Here below you will find an explanation.
304 refers to “18-8” ( 18% chromium, 8% nickel ). 304 is the basic stainless alloy commonly applied for woven wire cloth. It withstands outdoor exposure without rusting and resists oxidation at an elevated temperature up to 800 °Cs. 304 is used in all industrial, commercial and domestic fields because of its good corrosion and heat resisting properties.
Some applications include tanks and containers for a large variety of liquids and solids; process equipment in the mining, (petro)chemical, cryogenic, food, dairy and pharmaceutical industries.
304 L is very similar to 304, the difference being the reduced carbon content for better weaving and secondary welding characteristics.
316 has better resistance to pitting corrosion than the other chromium-nickel stainless steels where brines, sulphur-bearing water or halogen salts, such as chlorides are present. A valuable property of 316 is high creep strength at elevated Temperatures. 316 also possesses excellent mechanical and corrosion properties at sub-zero temperatures. Other mechanical properties and fabricating characteristics are similar to 304. Wire cloth woven of 316 has extensive use in chemical processing when better corrosion resistance is required than the regular chromium-nickel types.
Because of its superior corrosion and oxidation resistance, good mechanical properties and fabricability, 316 has applications in many sectors of industry. Some of these include: Tanks and storage vessels for corrosive liquids; specialised process equipment in the (petro) chemical, food, paper, mining and pharmaceutical industries and architectural applications in highly corrosive environments.
316L is almost similar to 316, the difference being the reduced carbon content for better wire cloth weaving and secondary welding characteristics.

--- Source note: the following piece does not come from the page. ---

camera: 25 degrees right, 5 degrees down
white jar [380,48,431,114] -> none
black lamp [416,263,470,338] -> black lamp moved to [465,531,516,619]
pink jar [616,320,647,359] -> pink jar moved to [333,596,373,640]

316Ti, the titanium-stabilised version, is used for its resistance to sensitization during prolonged exposure in the 550-800° C temperature range.

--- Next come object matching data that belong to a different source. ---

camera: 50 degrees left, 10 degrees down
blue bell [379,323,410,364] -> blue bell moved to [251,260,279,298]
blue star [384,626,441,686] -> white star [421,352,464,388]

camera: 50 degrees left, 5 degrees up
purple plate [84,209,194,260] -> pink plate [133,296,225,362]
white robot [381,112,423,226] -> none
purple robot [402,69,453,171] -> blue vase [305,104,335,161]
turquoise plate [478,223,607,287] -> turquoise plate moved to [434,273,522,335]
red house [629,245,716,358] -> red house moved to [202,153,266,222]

321 is a titanium-stabilised version of 304, used in particular applications within the sensitizing temperature range. Its resistance to sensitization, coupled with its higher strength at high temperature makes it suitable in application where 304 will become sensitized, or where 304L has insufficient hot strength. It is not subject to intergranular corrosion when exposed to mildly corrosive environments. However, welded 321 must never be used in highly oxidising environments.
Applications: 321 is used almost exclusively for service within the sensitizing temperature range (450-850° Celcius). In welded ambient temperature applications it has been replaced by 304L. Some typical application areas are: furnace components, superheater parts and expansion bellows.